BEGIN Input material

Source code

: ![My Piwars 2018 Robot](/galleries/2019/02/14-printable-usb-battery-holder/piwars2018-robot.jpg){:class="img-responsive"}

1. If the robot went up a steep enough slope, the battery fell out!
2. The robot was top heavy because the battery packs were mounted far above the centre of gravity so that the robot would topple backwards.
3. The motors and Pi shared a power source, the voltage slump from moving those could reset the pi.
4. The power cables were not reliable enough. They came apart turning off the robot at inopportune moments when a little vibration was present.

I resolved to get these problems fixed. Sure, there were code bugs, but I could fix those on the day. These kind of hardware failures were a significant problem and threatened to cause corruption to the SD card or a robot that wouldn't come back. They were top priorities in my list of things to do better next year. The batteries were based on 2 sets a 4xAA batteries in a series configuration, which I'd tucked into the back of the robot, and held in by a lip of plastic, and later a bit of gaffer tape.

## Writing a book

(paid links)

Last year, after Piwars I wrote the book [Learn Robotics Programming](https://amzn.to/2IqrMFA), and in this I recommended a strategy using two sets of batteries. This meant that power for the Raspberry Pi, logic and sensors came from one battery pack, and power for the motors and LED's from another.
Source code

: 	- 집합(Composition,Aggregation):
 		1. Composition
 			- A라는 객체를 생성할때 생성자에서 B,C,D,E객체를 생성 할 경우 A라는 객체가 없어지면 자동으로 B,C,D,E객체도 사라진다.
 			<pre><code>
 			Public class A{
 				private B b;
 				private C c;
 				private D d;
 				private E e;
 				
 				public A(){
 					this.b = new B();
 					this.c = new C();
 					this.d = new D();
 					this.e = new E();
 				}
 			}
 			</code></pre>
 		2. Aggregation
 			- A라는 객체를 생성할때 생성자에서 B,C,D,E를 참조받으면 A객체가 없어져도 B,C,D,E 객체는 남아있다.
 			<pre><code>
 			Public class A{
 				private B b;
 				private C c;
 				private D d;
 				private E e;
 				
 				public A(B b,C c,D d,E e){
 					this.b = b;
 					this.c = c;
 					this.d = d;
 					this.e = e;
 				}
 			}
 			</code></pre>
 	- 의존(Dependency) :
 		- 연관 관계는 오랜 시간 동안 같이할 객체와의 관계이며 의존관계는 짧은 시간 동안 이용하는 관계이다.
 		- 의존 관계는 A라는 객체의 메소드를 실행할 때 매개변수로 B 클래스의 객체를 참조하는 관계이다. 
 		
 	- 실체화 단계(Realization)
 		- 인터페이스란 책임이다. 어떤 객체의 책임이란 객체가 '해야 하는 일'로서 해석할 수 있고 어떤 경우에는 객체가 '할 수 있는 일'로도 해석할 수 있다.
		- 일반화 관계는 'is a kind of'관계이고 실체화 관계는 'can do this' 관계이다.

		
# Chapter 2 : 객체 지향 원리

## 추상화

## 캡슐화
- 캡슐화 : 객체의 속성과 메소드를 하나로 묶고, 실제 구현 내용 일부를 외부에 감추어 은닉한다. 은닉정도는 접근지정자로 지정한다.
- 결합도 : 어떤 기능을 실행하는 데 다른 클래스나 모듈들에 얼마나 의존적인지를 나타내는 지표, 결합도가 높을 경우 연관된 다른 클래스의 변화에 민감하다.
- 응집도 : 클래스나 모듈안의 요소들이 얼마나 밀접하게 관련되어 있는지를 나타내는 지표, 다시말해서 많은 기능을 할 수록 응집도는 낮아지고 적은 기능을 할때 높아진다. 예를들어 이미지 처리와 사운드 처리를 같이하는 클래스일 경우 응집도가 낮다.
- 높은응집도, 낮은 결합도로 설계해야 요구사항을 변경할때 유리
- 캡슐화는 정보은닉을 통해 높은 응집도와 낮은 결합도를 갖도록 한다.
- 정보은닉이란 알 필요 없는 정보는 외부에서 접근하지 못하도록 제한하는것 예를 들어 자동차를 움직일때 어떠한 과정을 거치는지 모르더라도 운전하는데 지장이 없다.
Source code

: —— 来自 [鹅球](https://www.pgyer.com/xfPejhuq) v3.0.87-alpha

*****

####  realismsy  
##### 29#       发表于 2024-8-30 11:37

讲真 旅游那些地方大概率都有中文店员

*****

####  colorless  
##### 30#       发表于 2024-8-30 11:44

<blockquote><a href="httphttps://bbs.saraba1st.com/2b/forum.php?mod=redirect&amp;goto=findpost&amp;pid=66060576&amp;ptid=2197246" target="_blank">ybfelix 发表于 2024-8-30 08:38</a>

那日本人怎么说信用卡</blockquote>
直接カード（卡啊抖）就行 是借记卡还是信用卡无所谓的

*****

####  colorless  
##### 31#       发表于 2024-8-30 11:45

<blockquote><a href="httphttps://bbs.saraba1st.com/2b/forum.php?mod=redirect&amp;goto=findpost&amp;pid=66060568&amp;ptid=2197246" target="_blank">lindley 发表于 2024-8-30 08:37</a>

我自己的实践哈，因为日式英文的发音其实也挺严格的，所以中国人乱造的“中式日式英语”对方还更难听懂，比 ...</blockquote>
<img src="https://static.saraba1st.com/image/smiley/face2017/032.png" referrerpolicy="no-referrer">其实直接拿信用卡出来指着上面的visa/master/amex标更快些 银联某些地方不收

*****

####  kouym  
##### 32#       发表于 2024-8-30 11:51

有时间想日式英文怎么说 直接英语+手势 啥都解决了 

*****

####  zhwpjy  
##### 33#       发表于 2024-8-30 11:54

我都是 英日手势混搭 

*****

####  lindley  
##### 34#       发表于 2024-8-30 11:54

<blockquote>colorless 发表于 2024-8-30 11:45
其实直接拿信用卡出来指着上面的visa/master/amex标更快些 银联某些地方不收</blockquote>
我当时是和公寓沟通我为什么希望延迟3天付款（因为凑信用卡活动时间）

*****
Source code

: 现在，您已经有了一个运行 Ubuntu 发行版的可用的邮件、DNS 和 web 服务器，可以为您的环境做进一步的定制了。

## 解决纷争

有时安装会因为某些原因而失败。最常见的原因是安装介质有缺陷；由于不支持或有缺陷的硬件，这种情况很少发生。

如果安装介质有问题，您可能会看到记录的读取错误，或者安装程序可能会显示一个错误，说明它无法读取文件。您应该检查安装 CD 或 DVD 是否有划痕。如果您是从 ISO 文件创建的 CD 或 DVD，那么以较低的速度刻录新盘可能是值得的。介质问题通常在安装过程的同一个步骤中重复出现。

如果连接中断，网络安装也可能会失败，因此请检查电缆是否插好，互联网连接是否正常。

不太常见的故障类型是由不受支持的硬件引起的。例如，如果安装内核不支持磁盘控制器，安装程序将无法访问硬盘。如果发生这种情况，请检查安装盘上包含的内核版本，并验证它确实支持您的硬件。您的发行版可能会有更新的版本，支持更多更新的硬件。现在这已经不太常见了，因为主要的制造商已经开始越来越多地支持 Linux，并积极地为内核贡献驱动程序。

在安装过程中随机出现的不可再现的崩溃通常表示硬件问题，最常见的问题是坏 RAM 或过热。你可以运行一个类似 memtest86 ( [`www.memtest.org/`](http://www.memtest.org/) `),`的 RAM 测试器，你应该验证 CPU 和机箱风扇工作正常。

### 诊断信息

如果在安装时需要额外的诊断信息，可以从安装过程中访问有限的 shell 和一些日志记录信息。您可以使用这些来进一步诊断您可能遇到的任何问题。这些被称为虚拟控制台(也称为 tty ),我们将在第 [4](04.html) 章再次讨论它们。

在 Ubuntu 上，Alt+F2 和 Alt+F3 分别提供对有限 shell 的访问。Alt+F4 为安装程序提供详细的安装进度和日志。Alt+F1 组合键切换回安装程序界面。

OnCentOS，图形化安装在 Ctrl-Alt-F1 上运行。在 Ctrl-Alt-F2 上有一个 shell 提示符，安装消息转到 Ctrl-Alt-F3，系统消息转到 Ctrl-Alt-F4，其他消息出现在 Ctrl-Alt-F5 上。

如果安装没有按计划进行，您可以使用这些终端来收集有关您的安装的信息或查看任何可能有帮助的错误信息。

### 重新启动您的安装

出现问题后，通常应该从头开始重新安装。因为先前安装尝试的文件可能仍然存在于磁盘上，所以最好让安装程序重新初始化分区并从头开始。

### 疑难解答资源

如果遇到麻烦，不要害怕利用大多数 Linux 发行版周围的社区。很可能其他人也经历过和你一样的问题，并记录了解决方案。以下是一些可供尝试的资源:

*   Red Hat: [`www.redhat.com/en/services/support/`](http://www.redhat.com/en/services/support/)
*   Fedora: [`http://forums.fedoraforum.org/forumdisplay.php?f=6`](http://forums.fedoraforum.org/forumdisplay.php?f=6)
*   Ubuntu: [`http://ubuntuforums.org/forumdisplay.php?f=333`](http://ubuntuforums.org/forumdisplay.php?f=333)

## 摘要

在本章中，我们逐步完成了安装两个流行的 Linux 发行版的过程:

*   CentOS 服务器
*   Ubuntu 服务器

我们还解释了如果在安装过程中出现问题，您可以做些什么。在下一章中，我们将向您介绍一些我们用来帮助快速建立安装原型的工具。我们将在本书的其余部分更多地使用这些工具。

END Input material

• [Task directions]: When you repeat the lines, start with the first line of the material and end with the line that contains "3. The motors", keeping both and reproducing each exactly, with nothing added.

• [Answer area]:
Source code

: ![My Piwars 2018 Robot](/galleries/2019/02/14-printable-usb-battery-holder/piwars2018-robot.jpg){:class="img-responsive"}

1. If the robot went up a steep enough slope, the battery fell out!
2. The robot was top heavy because the battery packs were mounted far above the centre of gravity so that the robot would topple backwards.
3. The motors and Pi shared a power source, the voltage slump from moving those could reset the pi.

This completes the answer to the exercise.